The Thin Silence : Hello darkness, my old friend...

miniblob par miniblob,  email  @ptiblob
Développeur / Editeur : TwoPM Studios Nkidu Games
Supports : PC / Mac
Que vous soyez parano, dépressif ou tout simplement doté d'une piètre estime de vous-même, soyez le ou la bienvenue et montez à bord de notre joyeux test de The Thin Silence. Si vous vous bercez d'illusions, que vous pensez encore que le mot « jeu » est forcément synonyme de fun ou que vous êtes sur le point d'en finir avec votre psychothérapie, cet article devrait heureusement vous remettre sur le droit chemin, celui de la tristesse et du dégoût de soi.

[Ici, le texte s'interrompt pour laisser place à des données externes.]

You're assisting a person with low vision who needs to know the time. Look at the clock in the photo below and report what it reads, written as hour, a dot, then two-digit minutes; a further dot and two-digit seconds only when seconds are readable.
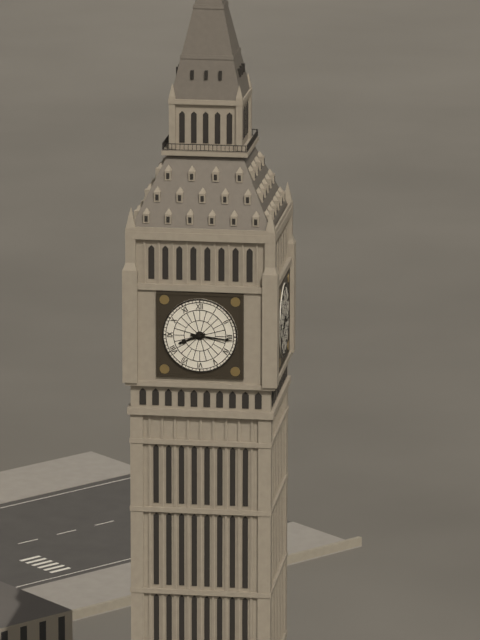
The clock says 8.16
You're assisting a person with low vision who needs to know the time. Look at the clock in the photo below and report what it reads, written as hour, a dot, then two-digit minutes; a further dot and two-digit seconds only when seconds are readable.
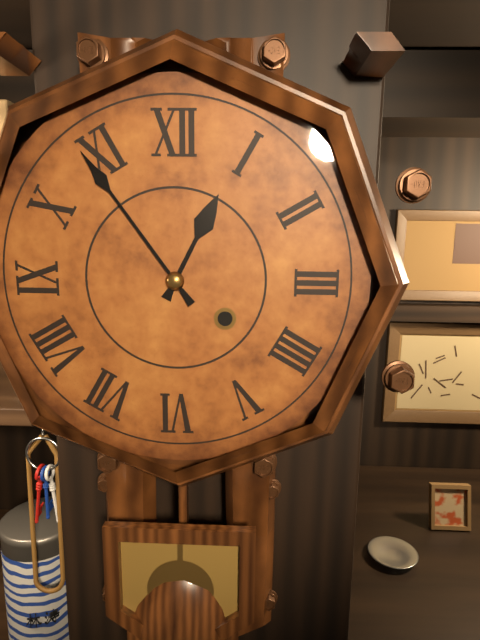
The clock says 12.54
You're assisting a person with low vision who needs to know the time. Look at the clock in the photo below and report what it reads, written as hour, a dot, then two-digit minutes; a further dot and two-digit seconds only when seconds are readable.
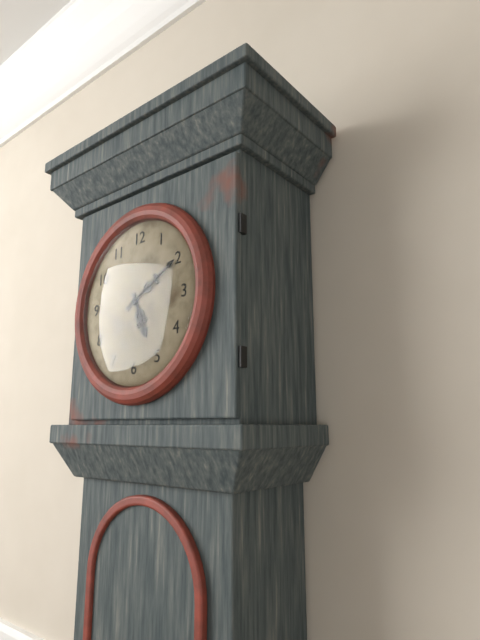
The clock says 5.10
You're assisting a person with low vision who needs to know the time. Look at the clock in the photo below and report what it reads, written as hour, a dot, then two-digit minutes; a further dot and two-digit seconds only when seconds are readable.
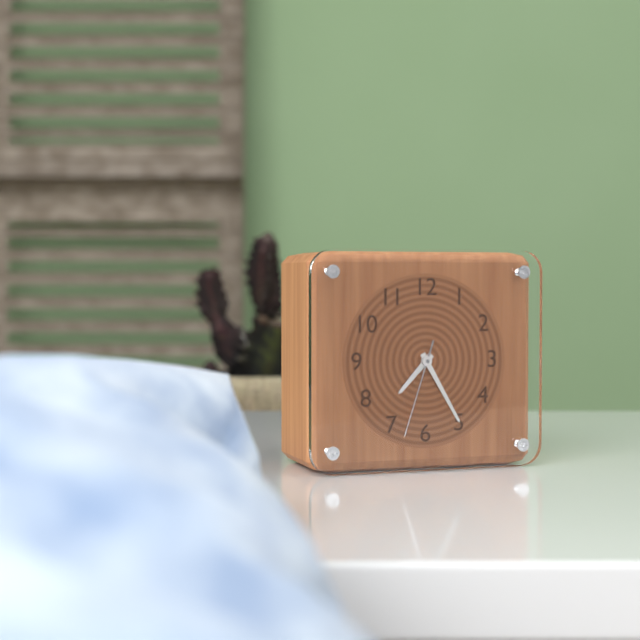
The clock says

N'allez pas le répéter trop fort, mais je crois bien qu'on m'en veut. Et attention, quand je dis « on », je ne pense pas à une sombre machination sans visage et sans nom, mais bien à quelqu'un de facilement identifiable qui n'est autre que la tête pensante du site sur lequel vous lisez ces quelques lignes. C'est bien simple, l'année dernière on m'avait proposé de tester Rain World. À l'époque, je ne me doutais de rien, j'étais comme ainsi dire jeune et ingénu, je ne savais pas que quelques heures de plongée dans cet univers déprimant suffiraient à me saper le moral pour de bon, me forçant ainsi à suspendre prématurément ma partie. Je croyais encore que ce n'était qu'un accident de parcours isolé, que la vie reprendrait son cours comme si de rien n'était, mais c'était sans compter sur les noirs dessins d'un rédac chef un tantinet sadique qui se plaît à tourmenter ses subalternes. En mettant The Thin Silence sur mon chemin, il espérait sans nul doute me voir craquer, que je me répande sur le sol comme une vieille serpillière mal essorée. Par chance, le jeu ne promet que quatre heures de souffrance, j'ai donc pu encaisser sans pour autant sombrer totalement, il m'a fallu ensuite remonter tout doucement la pente pour vous livrer ce témoignage.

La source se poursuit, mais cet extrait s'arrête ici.